JOB ITEM - Set down the line that has "[505,56,575,75] (1.2.0) ->" and each line beneath it, through the last line of the entries, exactly and with no others.

(Stored data)
————
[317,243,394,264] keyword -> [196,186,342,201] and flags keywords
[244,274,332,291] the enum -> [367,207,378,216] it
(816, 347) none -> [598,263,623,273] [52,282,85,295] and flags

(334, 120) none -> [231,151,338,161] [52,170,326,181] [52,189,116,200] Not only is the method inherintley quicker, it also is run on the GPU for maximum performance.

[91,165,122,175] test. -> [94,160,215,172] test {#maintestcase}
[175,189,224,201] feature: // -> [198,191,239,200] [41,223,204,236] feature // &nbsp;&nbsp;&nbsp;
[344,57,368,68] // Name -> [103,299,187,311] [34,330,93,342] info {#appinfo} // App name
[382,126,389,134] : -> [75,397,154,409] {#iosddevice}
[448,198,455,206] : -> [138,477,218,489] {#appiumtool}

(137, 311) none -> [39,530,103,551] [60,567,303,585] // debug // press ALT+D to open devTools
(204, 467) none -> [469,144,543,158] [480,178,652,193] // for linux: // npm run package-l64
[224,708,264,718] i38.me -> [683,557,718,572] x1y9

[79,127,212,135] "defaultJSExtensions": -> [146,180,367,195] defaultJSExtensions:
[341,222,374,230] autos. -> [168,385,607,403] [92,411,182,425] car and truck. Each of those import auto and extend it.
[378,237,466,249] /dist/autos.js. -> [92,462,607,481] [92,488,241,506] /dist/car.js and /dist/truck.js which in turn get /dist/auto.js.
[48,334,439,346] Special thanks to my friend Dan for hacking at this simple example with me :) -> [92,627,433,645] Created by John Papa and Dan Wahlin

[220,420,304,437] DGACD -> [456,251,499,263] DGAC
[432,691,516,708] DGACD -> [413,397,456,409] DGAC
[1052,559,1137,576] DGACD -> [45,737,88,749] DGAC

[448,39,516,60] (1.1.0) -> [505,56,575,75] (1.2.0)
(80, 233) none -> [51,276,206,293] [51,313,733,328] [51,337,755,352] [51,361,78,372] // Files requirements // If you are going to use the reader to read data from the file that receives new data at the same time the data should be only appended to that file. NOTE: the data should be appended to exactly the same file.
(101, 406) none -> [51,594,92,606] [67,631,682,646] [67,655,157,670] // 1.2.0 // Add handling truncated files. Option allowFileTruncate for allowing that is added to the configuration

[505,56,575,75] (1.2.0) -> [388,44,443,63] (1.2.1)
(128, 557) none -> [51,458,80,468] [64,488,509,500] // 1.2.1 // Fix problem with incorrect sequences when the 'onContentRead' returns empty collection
————
EXERCISE RESULT -
[505,56,575,75] (1.2.0) -> [388,44,443,63] (1.2.1)
(128, 557) none -> [51,458,80,468] [64,488,509,500] // 1.2.1 // Fix problem with incorrect sequences when the 'onContentRead' returns empty collection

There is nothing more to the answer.